Task details » What is needed here is an exact printout of the data, with no pictures included.

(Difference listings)
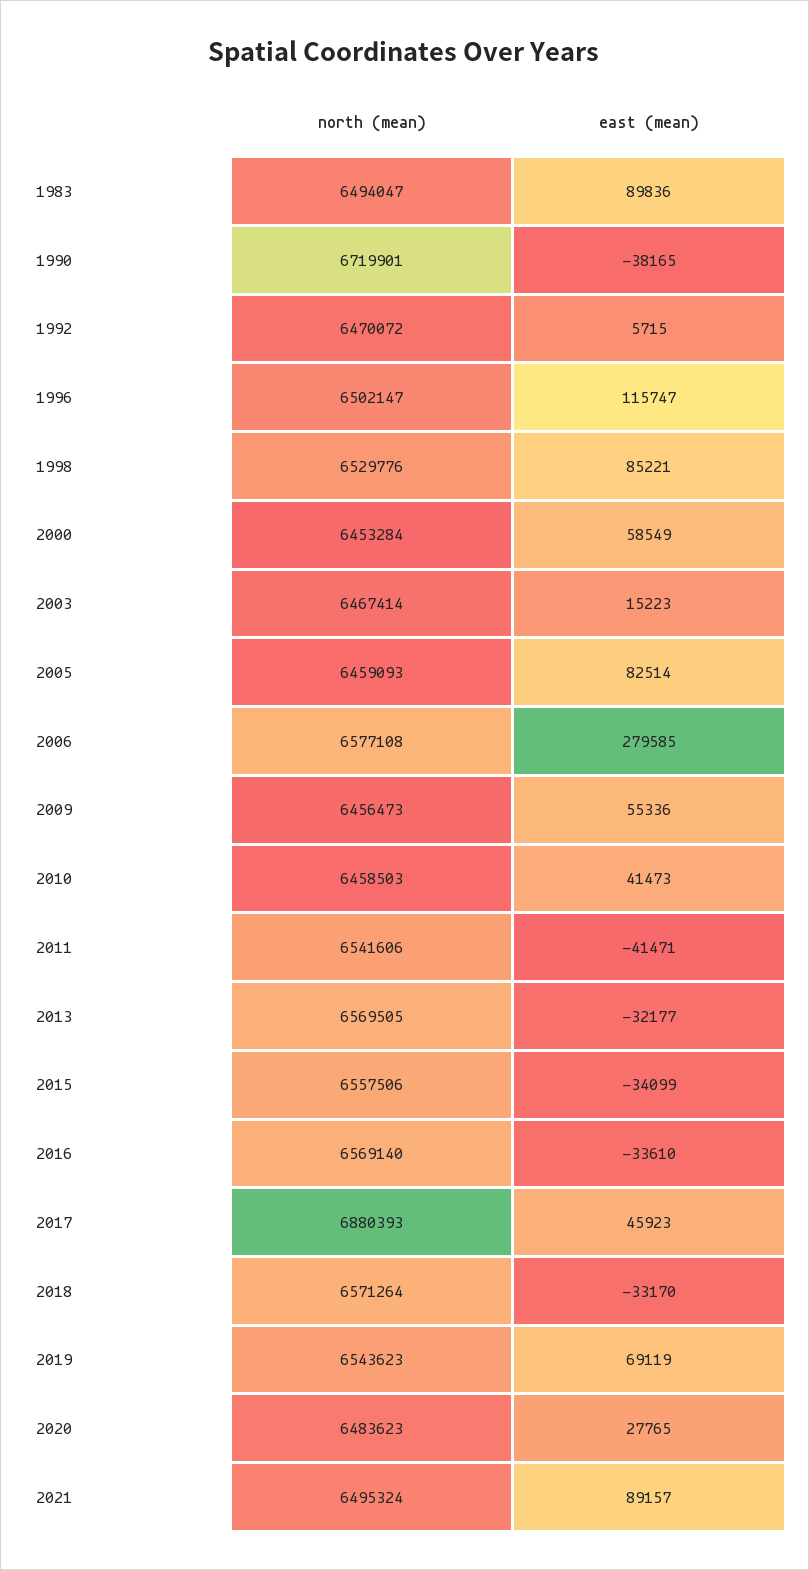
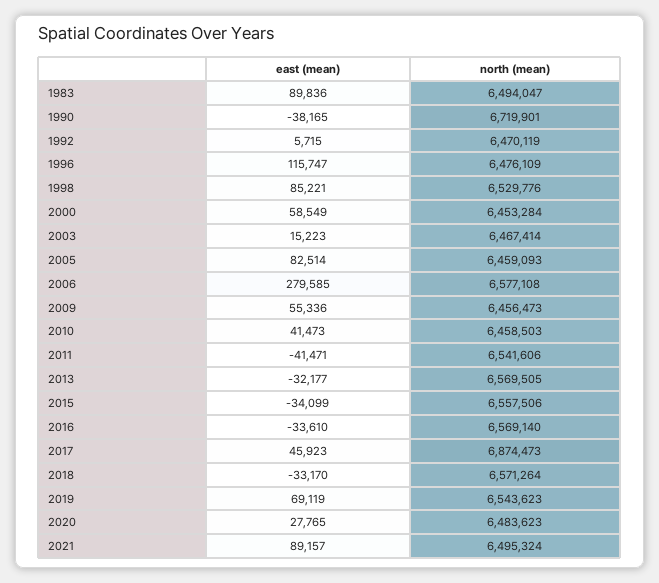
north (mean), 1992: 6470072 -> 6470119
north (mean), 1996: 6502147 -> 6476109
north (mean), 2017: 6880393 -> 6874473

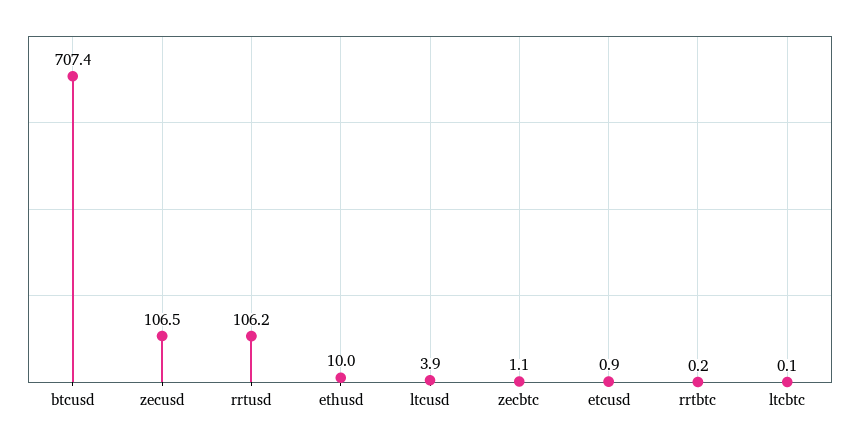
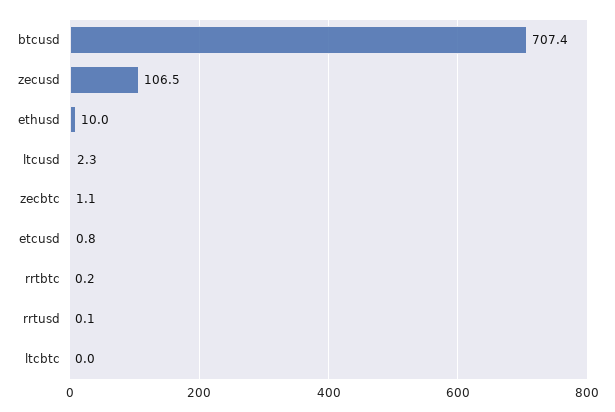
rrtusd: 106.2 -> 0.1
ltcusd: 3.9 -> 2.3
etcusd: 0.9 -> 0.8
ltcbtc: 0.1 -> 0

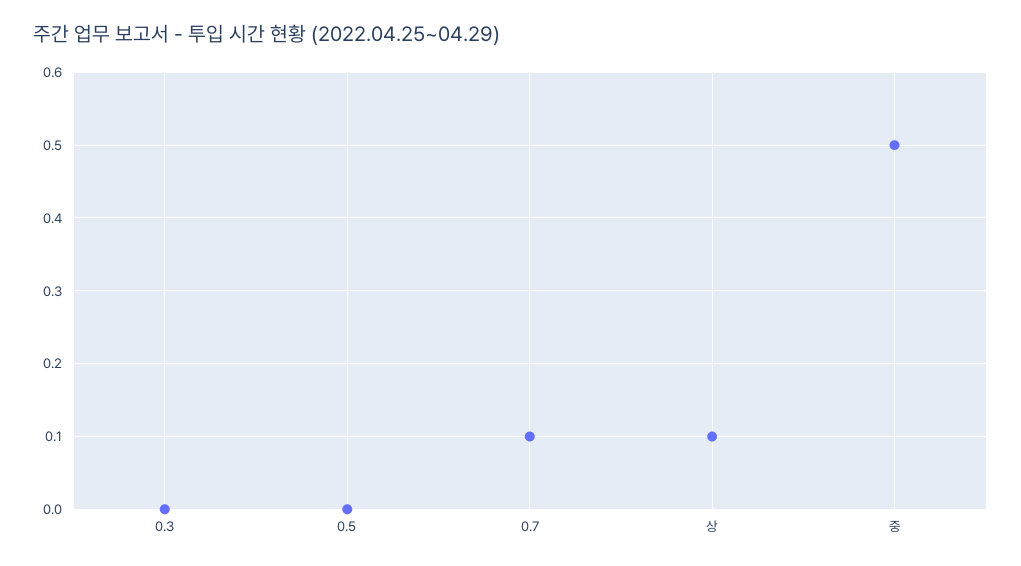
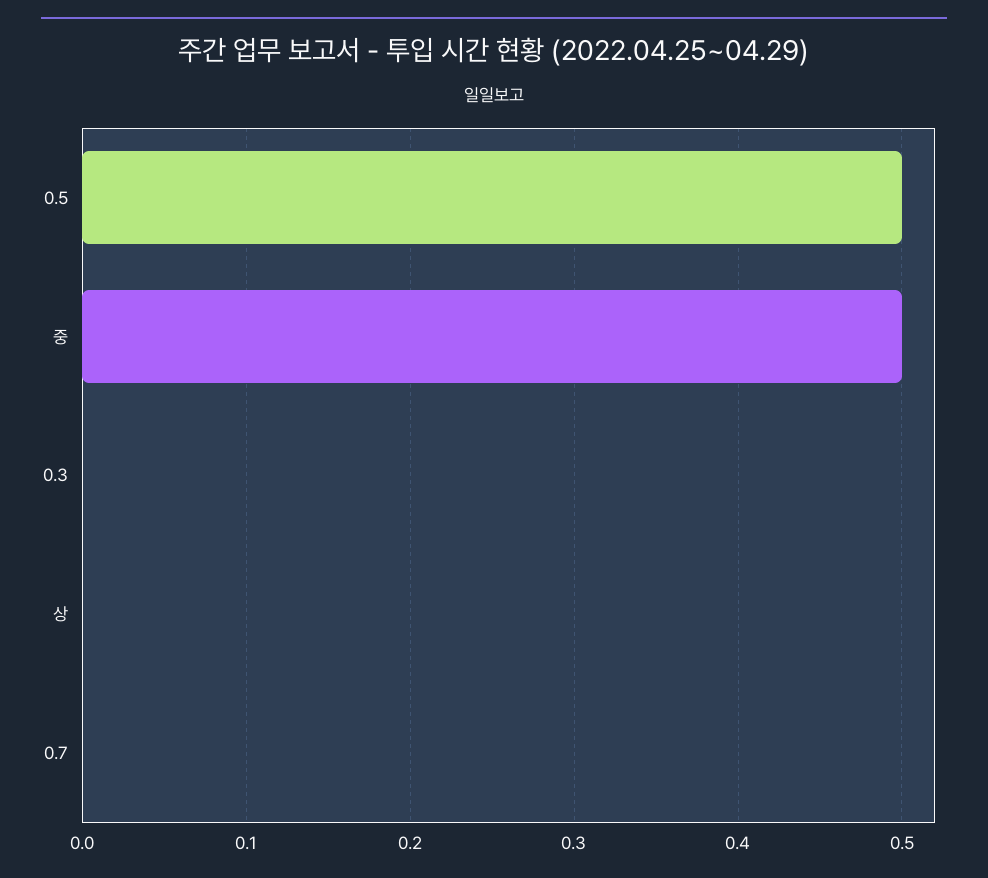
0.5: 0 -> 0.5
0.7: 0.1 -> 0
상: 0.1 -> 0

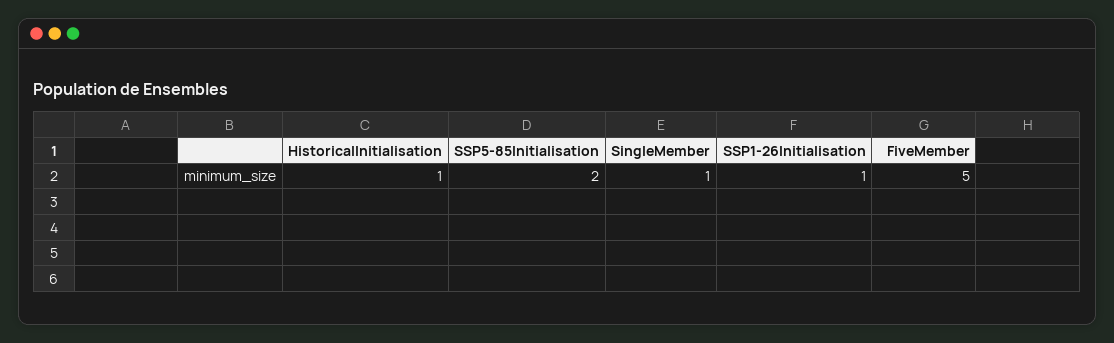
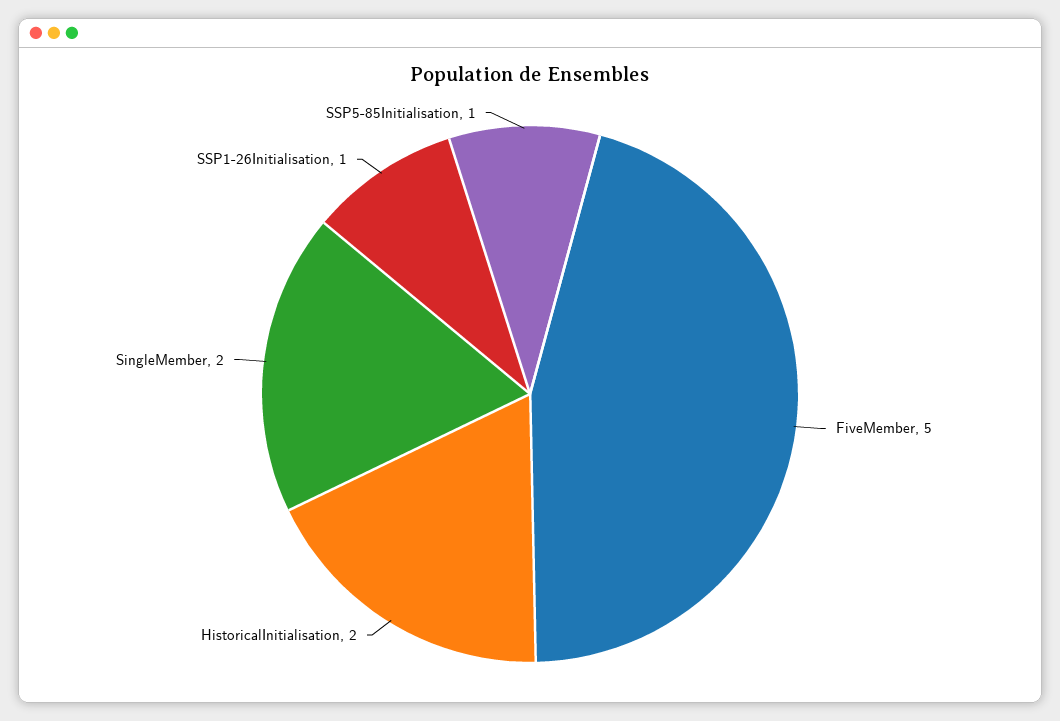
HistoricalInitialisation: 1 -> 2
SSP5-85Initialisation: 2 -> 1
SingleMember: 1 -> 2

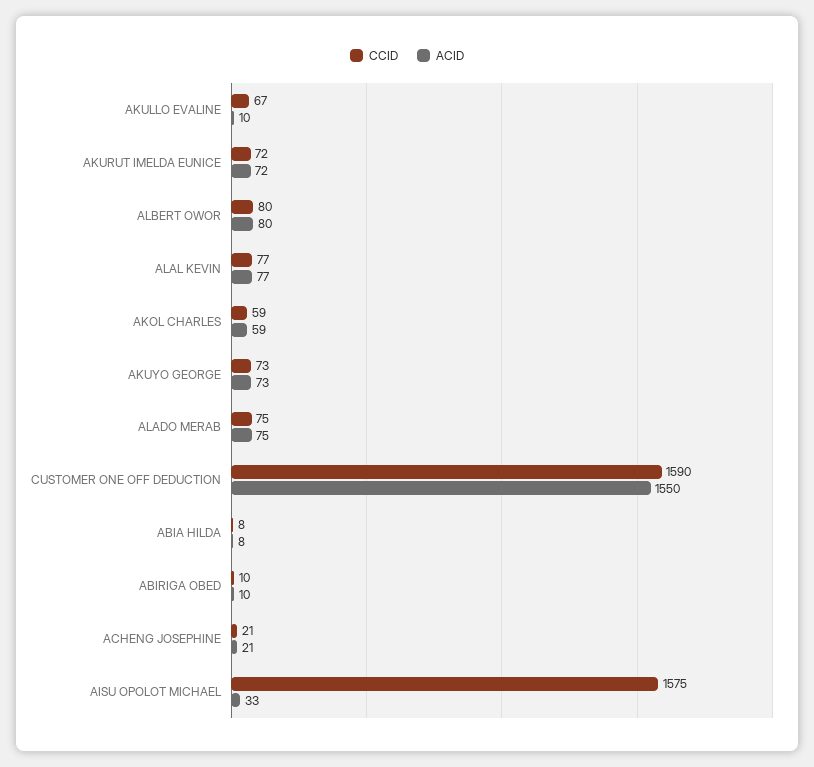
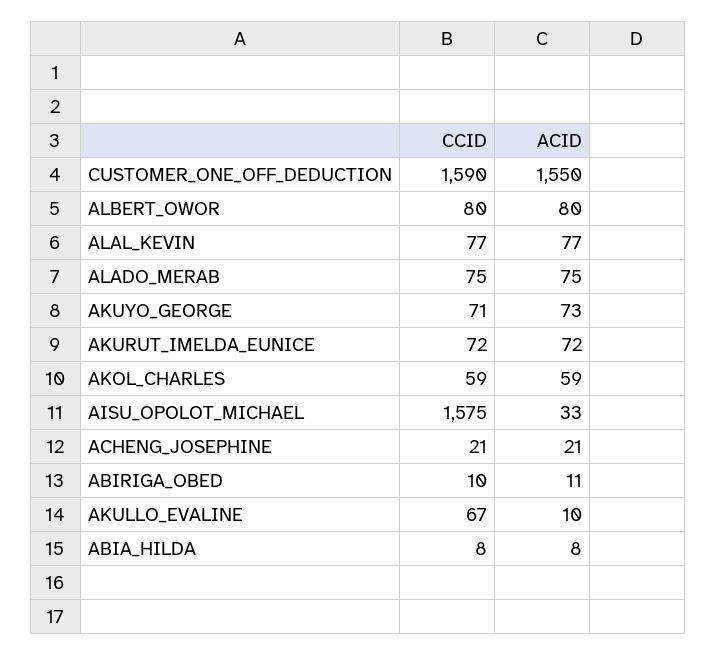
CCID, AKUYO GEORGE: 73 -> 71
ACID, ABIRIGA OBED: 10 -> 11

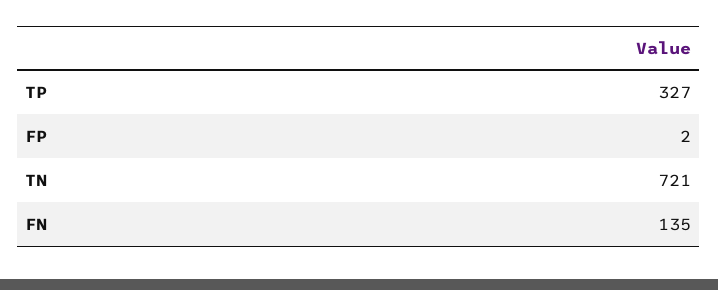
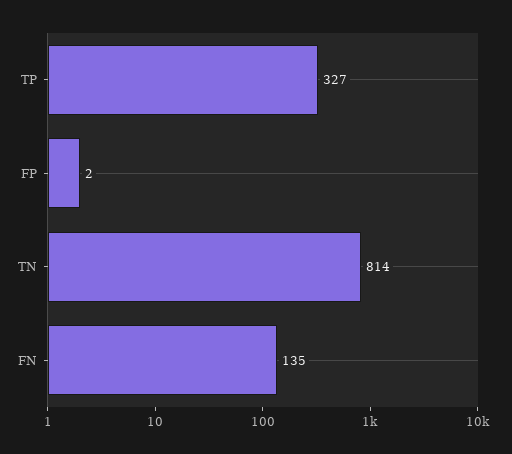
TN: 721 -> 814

Written response »
north (mean), 1992: 6470072 -> 6470119
north (mean), 1996: 6502147 -> 6476109
north (mean), 2017: 6880393 -> 6874473

rrtusd: 106.2 -> 0.1
ltcusd: 3.9 -> 2.3
etcusd: 0.9 -> 0.8
ltcbtc: 0.1 -> 0

0.5: 0 -> 0.5
0.7: 0.1 -> 0
상: 0.1 -> 0

HistoricalInitialisation: 1 -> 2
SSP5-85Initialisation: 2 -> 1
SingleMember: 1 -> 2

CCID, AKUYO GEORGE: 73 -> 71
ACID, ABIRIGA OBED: 10 -> 11

TN: 721 -> 814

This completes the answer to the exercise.